*Task requirements*:
Answer these questions using the letter to Ben Franklin on liberty and safety.
(a) Which classical liberal does the letter name as leaning toward freedom?
(b) What single word does the letter use to describe fear?
(c) According to the letter, what does absolute freedom collapse into?

BEGIN Document extract

Dear Ben Franklin,
You warned us.
You said that those who are willing to trade essential liberty for a little temporary safety deserve neither. And every generation since has nodded solemnly… right before doing it anyway.
This is the central tension between the individual and the state. Freedom and security pull in opposite directions, and no society ever fully escapes the tug-of-war. The question isn’t whether we trade liberty for safety. We always do. The real question is how much, why, and who decides.
Political philosophy has wrestled with this forever. Classical liberals like John Stuart Mill leaned toward freedom, arguing that the state should interfere as little as possible. Marx leaned the other way, seeing security and equality as worth collective control. Between anarchy and totalitarianism stretches a spectrum so wide it almost loops back on itself. Absolute freedom collapses into chaos. Absolute control collapses into tyranny. Funny how the extremes start to resemble each other.
Fear is the accelerant.
Nothing expands government power faster than fear. Terrorism. Crime. Disease. Economic collapse. Each crisis comes with the same offer: Give us a little more authority, a little more surveillance, a little more obedience – and we’ll keep you safe.
Sometimes that promise is sincere. Sometimes it works. Sometimes it never gets returned.

END Document extract
BEGIN Records provided

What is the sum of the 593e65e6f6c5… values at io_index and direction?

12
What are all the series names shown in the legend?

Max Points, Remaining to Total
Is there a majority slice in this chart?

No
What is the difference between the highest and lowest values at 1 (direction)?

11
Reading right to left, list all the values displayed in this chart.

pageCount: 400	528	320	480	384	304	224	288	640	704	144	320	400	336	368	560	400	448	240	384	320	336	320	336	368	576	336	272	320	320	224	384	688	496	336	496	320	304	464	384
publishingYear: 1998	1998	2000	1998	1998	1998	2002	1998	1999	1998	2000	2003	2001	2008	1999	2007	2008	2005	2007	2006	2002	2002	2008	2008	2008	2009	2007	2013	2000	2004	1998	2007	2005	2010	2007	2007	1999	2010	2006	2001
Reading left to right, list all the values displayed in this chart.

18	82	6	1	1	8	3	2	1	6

END Records provided

*Final answer*:
(a) John Stuart Mill
(b) The accelerant
(c) Chaos